With over 80 percent of data breaches resulting from compromised passwords, biometric authentication systems emerge as a solution to avoid multimillion-dollar losses, hefty fines and burdensome management of multiple complex passwords. ImageWare’s David Harding discusses.
Passwords don’t work anymore; in fact, they never have. The first record of a password being used was in 413 BC. The Greek army used memorized secrets for identity confirmation and access to private information; however, this initiative failed. The compromised passwords were one of the reasons the Greeks were slaughtered at the Battle of Syracuse. Over 2,000 years later, humankind still uses the same flawed technique to protect themselves.
The biggest misconception with data security is the notion of how hacks happen. We have a Hollywood-driven idea that hackers are extremely computer-savvy individuals in dark rooms using state-of-the-art technology to access information by penetrating through firewalls and other cybersecurity defenses. The actual process is much simpler: All an attacker needs to do is compromise a password. It could be anything from a sticky note with the password written down, a data breach at another company exposing previously used login credentials, passwords being shared by multiple users, and so on.
According to the 2017 Verizon Data Breach Investigation Report, over 81 percent of data breaches resulted from stolen or compromised passwords. So, why hasn’t this ancient practice evolved to a more secure, unbreachable method? Well, now it has.
Biometric identity authentication is the evolution away from passwords. The process relies on analyzing unique biometric data to identify and authenticate the user. This solution is far superior to passwords, as the user does not need to remember or protect a unique set of characters and numbers; the user is the password.
Companies are embracing biometric authentication systems for two main reasons:
As stated previously, over 80 percent of breaches happen due to a compromised password, and these breaches are expensive. In 2018, the average cost for an organization that has suffered a data breach was $7.91 million. The loss column is not filled only with dollar signs; high-level jobs have been lost as well. Some noteworthy examples are former Target CEO, Gregg Steinhafel; former Sony Pictures CEO, Amy Pascal; and former Utah Department of Technology Services CIO, Stephen Fletcher – all were forced to resign after their systems were hacked. As illustrated, data breaches have evolved from being an IT problem to an executive boardroom discussion.

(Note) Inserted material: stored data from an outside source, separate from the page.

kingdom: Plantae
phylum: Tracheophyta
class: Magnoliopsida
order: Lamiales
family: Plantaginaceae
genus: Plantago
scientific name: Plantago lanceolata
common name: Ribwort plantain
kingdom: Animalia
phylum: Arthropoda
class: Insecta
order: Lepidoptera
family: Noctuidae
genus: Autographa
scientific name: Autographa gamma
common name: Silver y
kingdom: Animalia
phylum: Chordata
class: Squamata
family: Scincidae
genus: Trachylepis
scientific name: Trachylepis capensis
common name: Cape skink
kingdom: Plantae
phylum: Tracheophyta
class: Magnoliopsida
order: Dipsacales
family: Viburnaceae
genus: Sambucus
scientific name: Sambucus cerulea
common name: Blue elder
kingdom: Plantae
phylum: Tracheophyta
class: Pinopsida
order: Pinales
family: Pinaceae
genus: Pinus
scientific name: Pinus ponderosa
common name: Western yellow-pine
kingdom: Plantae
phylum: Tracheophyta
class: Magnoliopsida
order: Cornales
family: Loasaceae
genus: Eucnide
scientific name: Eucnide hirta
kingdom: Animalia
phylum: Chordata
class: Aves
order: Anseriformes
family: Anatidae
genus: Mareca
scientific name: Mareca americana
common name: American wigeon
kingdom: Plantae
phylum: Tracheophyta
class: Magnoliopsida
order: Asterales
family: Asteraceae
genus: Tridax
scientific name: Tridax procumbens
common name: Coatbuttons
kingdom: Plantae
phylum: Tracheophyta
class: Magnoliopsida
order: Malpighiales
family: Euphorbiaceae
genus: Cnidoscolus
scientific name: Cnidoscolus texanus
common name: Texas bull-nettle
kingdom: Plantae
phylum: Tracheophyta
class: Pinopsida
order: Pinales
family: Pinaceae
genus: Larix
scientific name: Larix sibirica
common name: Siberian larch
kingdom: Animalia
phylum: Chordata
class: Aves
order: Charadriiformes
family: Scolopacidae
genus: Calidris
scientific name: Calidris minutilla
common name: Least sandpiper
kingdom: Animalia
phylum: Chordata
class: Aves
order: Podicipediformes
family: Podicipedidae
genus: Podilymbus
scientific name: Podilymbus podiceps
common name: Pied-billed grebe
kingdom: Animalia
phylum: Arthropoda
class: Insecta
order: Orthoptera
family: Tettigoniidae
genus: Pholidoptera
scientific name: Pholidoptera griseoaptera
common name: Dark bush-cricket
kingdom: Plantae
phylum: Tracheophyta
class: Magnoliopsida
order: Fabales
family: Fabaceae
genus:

The requirements for passwords have increased in an attempt to strengthen them. However, it is impossible to remember dozens of complex passwords that require upper- and lower-case characters, numbers, symbols, inspiring messages and hieroglyphs. Biometrics simplify this process tremendously by using a person’s very own traits as their password. Additionally, biometrics might be a corporations’ helping hand against strict legislation.
In the United States, very little legislation regulating cybersecurity and data breaches exist in comparison to Europe. GDPR’s new set of rules puts the burden of data and privacy protection on the companies collecting the data. Big companies are already being sued and potentially fined. Most recent cases include Marriott and British Airways, with potential fines of $123 million and $230 million respectively. In both cases, the penalties are due to poor handling of customers’ data.
In the U.S., the most notorious case has been Equifax’s data breach, which exposed extremely sensitive information of over 15 million people, including knowledge-based authentication questions (such as what street you grew up on or the name of your kindergarten teacher). One of the defenses hackers went through to complete this breach was, not surprisingly, an easy-to-guess password. Equifax’s data breach illustrates why biometrics have not been implemented more widely: Companies think they will never be the next victim. It is like texting and driving: we know the risks and hear of fatal crashes, but some still choose to do it. Since the pain has not been felt directly, the consequences seem foreign.
The additional expense of a biometric authentication system, coupled with the perceived complexity of deploying such a solution (many solutions are turnkey and implemented in a matter of minutes), might feel like too big of an investment since most companies believe breaches will never happen to them. However, with 49 percent of businesses suffering data breaches in 2016 and the potential of GDPR’s hefty fines, biometrics is moving from a nice-to-have system to an essential security pillar of every company.